Phylogeny of hard ticks, based on 18S rRNA sequences. A. sphenodonti is shown in bold. Other members of the Amblyomma genus group in the top part of the tree, while Bothriocroton ticks form a group in the lower half of the tree.

Surveys carried out in the late 80s-early 90s found A. sphenodonti on only 8 out of 28 natural tuatara populations, and the Department of Conservation lists it as “Range Restricted” in its Threat Classification System.
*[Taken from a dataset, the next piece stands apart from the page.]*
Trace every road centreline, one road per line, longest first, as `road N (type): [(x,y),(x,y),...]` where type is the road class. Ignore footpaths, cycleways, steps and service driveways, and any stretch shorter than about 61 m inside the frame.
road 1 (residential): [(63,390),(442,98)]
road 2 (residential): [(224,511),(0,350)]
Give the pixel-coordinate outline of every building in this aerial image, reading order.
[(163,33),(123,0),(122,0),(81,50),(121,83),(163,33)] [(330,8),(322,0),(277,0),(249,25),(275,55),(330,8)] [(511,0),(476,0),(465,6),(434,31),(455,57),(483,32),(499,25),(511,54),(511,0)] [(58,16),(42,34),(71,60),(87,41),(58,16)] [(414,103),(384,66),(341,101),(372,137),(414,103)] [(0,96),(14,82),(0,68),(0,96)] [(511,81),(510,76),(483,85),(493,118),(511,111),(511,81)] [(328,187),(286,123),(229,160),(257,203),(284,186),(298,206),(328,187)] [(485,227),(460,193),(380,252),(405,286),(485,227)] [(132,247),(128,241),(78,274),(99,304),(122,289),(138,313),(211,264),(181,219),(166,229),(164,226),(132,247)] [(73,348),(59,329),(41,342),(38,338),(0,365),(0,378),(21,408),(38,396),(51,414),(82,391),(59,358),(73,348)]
They are also virtually absent from populations established by translocations.  This is partly because up until recently, the ticks were removed when animals were translocated.  However for recent translocations, such as into the  Zealandia wildlife sanctuary in Wellington, the ticks have been left on, but disappeared naturally within the months after the translocation.  The most likely cause of the disappearance is the low density of tuatara in the new location, meaning that when a tick drops off a tuatara at the end of one of its life stages, finding a new host for the next life stage is difficult.  This inability to find new hosts when they are at low densities may have also contributed to the demise of tick populations in the wild.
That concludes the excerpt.